In a liquid ejection head disclosed in Japanese Patent Application Laid-Open No. 2003-80717, the side wall surfaces of groove 304 are corrugated so as to produce saw-edged ridges and furrows as illustrated in FIG. 10. Therefore, as foreign objects are caught between the oppositely disposed side wall surfaces of the groove 304, the caught foreign objects can neither be released nor removed with ease. Thus, if a wiping member is provided, the caught foreign objects may neither be released nor removed.
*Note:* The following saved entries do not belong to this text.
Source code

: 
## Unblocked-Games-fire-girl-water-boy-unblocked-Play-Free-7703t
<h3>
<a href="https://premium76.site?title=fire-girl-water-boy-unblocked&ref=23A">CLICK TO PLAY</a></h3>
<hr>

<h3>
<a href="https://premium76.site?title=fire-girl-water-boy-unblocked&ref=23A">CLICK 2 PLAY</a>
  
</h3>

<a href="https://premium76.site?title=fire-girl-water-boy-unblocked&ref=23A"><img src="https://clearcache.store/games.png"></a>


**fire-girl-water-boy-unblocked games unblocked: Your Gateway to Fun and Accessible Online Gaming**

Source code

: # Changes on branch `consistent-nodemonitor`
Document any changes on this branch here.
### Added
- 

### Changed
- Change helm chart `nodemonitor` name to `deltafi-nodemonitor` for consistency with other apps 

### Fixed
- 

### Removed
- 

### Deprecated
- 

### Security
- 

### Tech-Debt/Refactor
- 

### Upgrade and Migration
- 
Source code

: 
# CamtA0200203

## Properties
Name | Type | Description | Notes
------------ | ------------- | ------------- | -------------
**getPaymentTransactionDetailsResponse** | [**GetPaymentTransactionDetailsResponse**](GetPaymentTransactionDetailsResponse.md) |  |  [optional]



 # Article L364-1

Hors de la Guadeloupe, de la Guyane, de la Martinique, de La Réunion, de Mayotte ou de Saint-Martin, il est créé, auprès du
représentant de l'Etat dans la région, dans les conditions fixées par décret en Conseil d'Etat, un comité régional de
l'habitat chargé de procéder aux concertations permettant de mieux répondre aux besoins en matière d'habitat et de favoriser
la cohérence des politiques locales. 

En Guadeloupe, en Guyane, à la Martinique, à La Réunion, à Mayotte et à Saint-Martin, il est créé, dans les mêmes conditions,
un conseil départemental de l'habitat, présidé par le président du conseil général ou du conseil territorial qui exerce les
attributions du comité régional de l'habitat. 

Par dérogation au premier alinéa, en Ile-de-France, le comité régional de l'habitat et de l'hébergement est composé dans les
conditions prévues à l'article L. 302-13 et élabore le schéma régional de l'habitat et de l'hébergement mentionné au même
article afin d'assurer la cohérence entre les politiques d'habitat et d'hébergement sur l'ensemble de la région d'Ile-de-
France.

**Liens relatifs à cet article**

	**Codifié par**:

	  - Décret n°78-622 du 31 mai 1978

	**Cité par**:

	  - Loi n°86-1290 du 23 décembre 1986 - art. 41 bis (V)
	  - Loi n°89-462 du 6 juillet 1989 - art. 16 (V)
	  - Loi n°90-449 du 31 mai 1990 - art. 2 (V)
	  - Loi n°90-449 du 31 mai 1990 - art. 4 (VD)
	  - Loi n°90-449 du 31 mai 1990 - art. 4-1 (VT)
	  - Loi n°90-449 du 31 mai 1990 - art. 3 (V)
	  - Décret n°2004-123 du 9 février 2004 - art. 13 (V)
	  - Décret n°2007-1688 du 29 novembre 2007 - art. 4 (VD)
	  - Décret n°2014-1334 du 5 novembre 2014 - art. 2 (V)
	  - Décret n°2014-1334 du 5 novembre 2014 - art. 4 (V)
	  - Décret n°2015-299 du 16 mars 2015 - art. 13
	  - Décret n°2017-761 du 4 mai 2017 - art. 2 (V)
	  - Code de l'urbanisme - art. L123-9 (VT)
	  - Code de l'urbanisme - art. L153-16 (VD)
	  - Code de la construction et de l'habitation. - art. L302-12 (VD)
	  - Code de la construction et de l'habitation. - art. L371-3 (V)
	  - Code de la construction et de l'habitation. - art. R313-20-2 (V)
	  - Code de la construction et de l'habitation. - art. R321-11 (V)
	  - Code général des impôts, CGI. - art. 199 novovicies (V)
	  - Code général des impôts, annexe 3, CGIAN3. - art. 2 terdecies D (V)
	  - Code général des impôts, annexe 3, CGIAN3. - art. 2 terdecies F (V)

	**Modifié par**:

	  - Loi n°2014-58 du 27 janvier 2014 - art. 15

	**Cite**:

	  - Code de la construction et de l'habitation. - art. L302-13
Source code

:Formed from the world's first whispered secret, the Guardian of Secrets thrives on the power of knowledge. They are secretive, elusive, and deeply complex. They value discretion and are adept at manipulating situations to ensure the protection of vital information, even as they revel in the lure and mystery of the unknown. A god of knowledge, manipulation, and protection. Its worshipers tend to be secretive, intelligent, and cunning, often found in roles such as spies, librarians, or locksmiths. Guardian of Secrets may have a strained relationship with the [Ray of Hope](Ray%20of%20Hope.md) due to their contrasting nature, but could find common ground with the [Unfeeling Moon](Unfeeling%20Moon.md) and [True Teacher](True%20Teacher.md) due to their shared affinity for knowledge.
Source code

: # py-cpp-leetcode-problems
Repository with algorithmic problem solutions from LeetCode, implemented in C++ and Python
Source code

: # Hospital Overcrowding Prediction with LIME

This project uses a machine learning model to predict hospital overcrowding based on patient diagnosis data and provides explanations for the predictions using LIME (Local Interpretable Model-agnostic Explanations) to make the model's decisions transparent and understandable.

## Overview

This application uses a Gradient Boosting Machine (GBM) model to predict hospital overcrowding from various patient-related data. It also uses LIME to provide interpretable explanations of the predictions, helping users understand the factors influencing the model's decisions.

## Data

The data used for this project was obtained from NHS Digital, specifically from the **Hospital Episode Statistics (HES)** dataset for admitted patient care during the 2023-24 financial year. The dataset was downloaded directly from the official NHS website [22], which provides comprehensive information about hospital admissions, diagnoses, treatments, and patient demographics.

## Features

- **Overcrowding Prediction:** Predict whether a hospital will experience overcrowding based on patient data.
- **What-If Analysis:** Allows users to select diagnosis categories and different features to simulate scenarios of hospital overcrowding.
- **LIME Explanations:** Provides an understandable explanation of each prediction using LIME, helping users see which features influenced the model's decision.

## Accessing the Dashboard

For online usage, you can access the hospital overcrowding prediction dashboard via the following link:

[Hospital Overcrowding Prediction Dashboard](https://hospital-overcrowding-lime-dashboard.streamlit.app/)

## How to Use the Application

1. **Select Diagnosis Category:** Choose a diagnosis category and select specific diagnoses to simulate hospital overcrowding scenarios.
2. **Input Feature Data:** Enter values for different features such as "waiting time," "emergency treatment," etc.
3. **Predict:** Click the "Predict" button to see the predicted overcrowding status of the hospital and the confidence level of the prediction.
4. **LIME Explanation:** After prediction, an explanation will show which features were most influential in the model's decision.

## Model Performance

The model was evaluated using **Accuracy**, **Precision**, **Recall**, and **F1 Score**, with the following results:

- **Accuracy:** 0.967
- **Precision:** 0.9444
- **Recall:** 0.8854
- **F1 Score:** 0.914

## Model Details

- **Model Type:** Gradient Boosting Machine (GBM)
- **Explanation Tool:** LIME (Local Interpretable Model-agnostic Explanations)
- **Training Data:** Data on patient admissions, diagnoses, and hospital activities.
FIG. 11A schematically illustrates a foreign object that is caught by the groove arranged in a liquid ejection head described in Japanese Patent Application Laid-Open No. 2003-80717. The ink ejected from ejection ports 303 can adhere to the foreign object 400 caught in the groove 304. If the foreign object 400 is left there for a long period of time, ink will adhere to the foreign object 400 each time the liquid ejection head is driven to eject ink. Then, the foreign object 400 eventually grows into an ink ball 401 as shown in FIG. 11B. The ink ball 401 that is produced as the foreign object 400 grows can get into one of the ejection ports 303 to give rise to faulty ejections (see FIG. 11C).